• TAREFA PROPOSTA 1: Segundo o trecho sobre a Dialética Erística, quantos estratagemas de debate Schopenhauer mapeou?
• TAREFA PROPOSTA 2: Por favor, prossiga o trecho sobre a Dialética Erística a partir da última frase apresentada.

++++ TRECHO DO DOCUMENTO

Em sua Dialética Erística, Schopenhauer mapeou 38 estratagemas de debates que funcionam para vencer adversários, mas sem precisar usar coisas como lógica, honestidade e vergonha na cara. É um manual de patifarias intelectuais, feito não para vigaristas, mas para aqueles que querem se defender de debatedores vigaristas.

Um dos estratagemas mais interessantes mapeados por Schopenhauer é a ampliação indevida, uma espécie de falácia do espantalho na qual a proposição de um oponente é exagerada, e, em seguida, refutada. Logo após a refutação desta versão exagerada, o vigarista finge que refutou a versão original.

É exatamente o que ocorre com esta rotina. Geralmente alguém da direita diz que seria melhor punir um criminoso com a prisão tradicional, ao invés de sua manutenção em “instituições educacionais”. Ao fazer isso, o sujeito estará encarcerado em um ambiente onde não poderá cometer crimes contra o cidadão comum por todo o período em que estiver por lá. Qual a mágica nisso? Nenhuma, obviamente.

++++++++
++++ TRECHOS DE DADOS

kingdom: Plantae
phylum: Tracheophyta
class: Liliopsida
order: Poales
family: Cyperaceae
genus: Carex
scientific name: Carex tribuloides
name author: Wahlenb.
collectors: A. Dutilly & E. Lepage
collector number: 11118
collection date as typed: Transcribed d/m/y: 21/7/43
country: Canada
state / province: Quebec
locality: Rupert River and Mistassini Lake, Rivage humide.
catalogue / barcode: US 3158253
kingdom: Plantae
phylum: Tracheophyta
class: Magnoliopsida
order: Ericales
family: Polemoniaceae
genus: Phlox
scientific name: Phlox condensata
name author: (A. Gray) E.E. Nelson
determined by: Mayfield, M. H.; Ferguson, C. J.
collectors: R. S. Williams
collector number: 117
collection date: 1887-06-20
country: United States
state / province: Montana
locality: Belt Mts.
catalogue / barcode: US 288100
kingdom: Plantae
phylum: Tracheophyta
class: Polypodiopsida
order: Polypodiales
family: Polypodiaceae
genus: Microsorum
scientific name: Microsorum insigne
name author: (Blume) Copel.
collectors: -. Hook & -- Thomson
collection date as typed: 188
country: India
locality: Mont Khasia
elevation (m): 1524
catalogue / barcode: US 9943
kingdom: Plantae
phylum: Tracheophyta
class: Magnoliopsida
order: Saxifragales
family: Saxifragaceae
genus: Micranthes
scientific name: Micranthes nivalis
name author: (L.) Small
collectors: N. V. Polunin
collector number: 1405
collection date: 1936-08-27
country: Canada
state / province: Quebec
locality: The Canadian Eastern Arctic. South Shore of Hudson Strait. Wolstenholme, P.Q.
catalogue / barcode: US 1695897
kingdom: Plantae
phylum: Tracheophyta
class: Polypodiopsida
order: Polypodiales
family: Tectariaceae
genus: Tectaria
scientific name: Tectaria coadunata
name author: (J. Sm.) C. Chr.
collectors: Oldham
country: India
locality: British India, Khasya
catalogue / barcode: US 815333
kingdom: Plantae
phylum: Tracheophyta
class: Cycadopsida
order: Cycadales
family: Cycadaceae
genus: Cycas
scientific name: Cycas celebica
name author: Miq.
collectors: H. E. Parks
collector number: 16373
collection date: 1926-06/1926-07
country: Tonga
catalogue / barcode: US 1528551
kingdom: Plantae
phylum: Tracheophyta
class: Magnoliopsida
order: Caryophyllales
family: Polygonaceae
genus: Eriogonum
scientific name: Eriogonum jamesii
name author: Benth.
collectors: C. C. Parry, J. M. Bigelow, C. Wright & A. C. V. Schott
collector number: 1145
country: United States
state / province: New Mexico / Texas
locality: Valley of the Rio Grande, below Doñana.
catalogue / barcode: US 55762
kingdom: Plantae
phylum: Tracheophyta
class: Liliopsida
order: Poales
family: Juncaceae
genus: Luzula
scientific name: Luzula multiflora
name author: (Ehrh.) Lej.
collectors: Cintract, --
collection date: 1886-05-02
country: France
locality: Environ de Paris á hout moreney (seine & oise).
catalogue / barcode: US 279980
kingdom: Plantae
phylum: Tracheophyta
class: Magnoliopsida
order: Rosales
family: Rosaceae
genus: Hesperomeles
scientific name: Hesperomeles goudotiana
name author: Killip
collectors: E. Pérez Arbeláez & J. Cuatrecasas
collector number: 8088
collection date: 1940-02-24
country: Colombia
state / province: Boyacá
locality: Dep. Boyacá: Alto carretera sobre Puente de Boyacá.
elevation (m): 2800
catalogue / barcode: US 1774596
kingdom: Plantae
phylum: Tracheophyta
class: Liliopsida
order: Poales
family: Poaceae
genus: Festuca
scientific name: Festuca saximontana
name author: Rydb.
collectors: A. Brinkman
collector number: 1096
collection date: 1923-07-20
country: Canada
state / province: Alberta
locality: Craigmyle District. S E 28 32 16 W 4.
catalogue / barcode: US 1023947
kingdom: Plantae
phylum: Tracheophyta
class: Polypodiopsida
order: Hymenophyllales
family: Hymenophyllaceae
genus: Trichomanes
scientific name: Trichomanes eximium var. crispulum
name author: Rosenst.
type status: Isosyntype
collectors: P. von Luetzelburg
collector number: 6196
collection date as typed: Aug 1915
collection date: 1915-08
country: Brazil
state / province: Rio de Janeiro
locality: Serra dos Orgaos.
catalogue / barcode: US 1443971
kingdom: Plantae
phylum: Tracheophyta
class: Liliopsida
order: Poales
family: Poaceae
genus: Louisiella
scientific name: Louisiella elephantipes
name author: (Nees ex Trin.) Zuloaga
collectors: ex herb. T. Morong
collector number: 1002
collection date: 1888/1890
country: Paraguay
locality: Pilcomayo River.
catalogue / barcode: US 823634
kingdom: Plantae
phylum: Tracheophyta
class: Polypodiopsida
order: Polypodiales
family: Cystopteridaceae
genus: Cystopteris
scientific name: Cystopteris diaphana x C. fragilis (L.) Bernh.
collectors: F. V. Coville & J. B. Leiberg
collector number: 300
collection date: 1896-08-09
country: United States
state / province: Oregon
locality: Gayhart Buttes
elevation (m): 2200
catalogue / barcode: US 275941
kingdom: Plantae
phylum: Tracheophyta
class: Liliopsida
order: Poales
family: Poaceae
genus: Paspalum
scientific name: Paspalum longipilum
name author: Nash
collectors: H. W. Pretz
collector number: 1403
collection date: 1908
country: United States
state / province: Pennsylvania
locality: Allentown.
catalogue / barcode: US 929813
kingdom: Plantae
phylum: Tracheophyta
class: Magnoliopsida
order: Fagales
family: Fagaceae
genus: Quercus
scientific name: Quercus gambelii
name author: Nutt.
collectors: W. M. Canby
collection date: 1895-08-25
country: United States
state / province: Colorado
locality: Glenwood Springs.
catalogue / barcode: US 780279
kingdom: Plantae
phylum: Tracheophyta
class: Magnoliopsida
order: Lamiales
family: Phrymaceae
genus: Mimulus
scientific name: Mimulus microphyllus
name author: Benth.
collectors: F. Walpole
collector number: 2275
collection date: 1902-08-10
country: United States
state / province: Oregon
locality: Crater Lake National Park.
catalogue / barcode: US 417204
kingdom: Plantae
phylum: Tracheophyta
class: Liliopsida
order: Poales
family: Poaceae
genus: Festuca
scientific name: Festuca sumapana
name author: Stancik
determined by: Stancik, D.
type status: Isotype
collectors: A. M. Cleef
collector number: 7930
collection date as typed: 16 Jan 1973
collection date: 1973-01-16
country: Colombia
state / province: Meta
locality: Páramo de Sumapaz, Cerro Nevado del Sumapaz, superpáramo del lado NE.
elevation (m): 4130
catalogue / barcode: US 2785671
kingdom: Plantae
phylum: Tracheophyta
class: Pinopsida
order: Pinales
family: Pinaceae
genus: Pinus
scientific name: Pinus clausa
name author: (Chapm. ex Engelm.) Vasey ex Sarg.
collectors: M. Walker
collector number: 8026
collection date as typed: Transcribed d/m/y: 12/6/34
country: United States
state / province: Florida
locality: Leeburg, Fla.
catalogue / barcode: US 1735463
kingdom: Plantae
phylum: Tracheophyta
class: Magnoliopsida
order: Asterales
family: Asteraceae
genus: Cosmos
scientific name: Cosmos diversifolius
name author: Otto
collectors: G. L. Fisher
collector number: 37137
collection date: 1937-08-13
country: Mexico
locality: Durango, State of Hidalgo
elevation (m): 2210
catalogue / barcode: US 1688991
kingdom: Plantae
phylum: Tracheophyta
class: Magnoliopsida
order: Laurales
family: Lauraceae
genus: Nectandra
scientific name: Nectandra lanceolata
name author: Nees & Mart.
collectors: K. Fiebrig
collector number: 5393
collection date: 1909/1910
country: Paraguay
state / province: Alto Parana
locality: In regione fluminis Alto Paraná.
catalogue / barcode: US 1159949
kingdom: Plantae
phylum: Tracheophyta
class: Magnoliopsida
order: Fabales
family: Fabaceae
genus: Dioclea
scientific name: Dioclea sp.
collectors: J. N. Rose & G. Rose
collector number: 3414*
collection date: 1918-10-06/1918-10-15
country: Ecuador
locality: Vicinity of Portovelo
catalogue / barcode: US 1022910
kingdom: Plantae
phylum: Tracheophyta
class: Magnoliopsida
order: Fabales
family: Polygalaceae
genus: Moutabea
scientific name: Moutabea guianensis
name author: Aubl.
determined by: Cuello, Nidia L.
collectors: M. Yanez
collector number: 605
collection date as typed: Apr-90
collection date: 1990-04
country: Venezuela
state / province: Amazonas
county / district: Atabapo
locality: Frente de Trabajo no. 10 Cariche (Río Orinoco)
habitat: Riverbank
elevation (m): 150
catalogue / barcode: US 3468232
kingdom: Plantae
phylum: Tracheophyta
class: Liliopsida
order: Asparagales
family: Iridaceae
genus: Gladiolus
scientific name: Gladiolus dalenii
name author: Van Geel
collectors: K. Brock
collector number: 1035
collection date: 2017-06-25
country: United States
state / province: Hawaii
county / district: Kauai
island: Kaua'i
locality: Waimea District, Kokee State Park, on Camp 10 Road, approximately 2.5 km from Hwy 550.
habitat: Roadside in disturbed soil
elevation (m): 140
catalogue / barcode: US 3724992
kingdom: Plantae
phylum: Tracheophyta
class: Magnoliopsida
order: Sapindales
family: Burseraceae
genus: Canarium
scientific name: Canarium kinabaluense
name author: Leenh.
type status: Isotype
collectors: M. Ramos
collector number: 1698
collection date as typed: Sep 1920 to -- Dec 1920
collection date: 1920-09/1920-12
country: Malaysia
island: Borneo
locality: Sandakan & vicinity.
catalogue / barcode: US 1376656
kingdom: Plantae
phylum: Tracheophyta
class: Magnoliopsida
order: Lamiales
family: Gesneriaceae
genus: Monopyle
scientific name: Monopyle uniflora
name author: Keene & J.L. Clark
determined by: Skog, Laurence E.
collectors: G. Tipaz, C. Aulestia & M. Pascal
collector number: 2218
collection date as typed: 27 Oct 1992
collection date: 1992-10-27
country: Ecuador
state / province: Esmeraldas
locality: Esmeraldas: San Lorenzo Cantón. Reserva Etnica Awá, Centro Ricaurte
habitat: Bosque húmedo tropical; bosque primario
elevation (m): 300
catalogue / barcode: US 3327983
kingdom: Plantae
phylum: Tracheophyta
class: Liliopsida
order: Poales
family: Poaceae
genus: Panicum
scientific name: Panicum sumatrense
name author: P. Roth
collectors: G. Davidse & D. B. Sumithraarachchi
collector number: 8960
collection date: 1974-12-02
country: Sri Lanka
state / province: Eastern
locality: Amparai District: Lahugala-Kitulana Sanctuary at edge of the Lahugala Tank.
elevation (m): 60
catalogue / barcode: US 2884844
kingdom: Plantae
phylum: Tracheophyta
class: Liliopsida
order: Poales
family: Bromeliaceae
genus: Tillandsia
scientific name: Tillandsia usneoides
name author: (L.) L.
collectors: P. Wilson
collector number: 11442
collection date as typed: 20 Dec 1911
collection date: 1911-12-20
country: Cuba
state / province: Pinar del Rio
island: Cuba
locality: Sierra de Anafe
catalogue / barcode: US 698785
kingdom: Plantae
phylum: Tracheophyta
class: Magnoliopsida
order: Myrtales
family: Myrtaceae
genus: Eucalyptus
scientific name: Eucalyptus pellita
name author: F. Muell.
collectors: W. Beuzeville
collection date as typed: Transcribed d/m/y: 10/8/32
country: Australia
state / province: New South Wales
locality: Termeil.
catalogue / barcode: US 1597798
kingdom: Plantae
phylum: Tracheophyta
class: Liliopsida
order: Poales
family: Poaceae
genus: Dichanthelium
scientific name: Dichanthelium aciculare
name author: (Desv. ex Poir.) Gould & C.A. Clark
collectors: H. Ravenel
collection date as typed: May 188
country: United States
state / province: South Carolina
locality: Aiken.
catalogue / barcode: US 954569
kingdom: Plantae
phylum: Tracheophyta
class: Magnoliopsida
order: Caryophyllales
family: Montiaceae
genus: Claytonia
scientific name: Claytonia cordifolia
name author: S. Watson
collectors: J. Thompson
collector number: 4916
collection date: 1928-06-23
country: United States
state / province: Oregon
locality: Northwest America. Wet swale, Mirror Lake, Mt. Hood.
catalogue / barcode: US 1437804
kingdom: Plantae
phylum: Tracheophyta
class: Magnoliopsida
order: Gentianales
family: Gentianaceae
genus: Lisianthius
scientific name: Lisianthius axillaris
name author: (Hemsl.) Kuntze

++++++++

• RESPOSTA DA TAREFA 1: 38 estratagemas.

• RESPOSTA DA TAREFA 2:
Em seguida, vem a ampliação indevida, onde o esquerdista finge para a plateia que o direitista está prometendo uma “panaceia para resolver todo o problema criminal”. É óbvio que não fazem isso.

Não há nenhuma “solução mágica” contida em qualquer proposta pelo aumento das penas para o criminoso, mas somente a constatação de fatos óbvios, além de pretensões modestas para propostas modestas.

Transformar esse tipo de solicitação por penas maiores, uma solicitação racional feita pela direita, na estipulação de uma “fórmula mágica” é o verdadeiro passe de mágica do esquerdista.

É a mágica da manipulação do conceito de tudo que você disser para jamais terem que debater a questão de fato.